Wednesday, July 24, 2013

Why Teacher Tenure Is Important.












In today's New York Daily News there is a sympathetic piece about a teacher who was pressured to resign from his $75,000 per year teaching position because he was seen with his shirt off.  The article shows a very ripped Stefan Serie who explained that he was an extra on a Bravo show Jewish-American Princesses and at a "pool party" he was seen with his shirt off.  According to Mr. Serie he was summoned a week later and told that his pending tenure will be revoked and told to resign, which is what he did.

What gets me is that many after school sports activities on school grounds will have male athletes practicing without their shirts.  This is called "shirts and skins".  Even female athletes will go with "sports bras" in real hot weather.  Yet this suburban school district decided to terminate Mr. Sire for simply not having his shirt on at a televised "pool party".  Unbelievable.

Interestingly, Mr. Sire is an eight year teaching veteran and untenured which is a major problem when  it comes to Long Island schools.  These school districts are notorious for hiring teachers for a year or two and not give them tenure.  Therefore, the teacher probably had been teaching in other school districts and finally found one willing to give him tenure.

Why did the School District deny tenure to Mr. Sire on such an innocence action by him?  It's because they can!  Tenure is important because it protects teacher from frivolous actions by school administration and false  accusations by vindictive students.  This disgusting action is just another example why tenure is important for teachers.,  In this case one person saw a problem with it and the poor guy now has no job.

That is why teachers cannot allow one person who does not know the facts to decide the fate of a teacher.  Like giving the clueless Dennis Walcott the right to terminate teachers accused of "sexual misconduct" without real evidence and the equally clueless Campbell Brown that cannot even get her facts straight when it comes to how independent arbitration and "due process" works.

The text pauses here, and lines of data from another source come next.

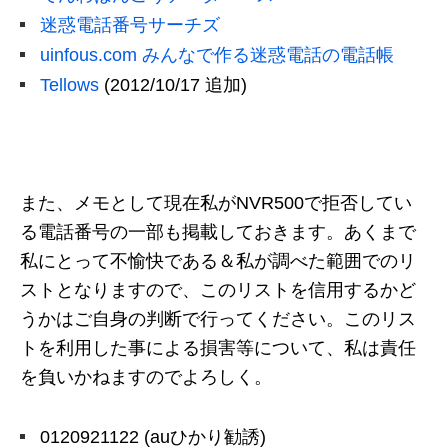
迷惑電話番号サーチズ
uinfous.com みんなで作る迷惑電話の電話帳
Tellows
(2012/10/17 追加)
また、メモとして現在私がNVR500で拒否してい
る電話番号の一部も掲載しておきます。あくまで
私にとって不愉快である＆私が調べた範囲でのリ
ストとなりますので、このリストを信用するかど
うかはご自身の判断で行ってください。このリス
トを利用した事による損害等について、私は責任
を負いかねますのでよろしく。
0120921122 (auひかり勧誘)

See nyc educator blog for another take about this story.

2 comments:

Anonymous said...

It will be very interesting to see the number of NYC teachers who were denied tenure/had probation extended at the end of this summer. I bet that Bloomie put out the word to superintendents to deny tenure in massive numbers as this is his last chance to screw as many teachers as possible. Lastly, this article does show that tenure is still very important even in the era of VAM/junk science which will screw more teachers than tenure related events such as in this story.

Anonymous said...

What is your take on what Randi said the other day about bad teachers? Isn't this hypocritical of her to say this when she was barely a classroom teacher herself?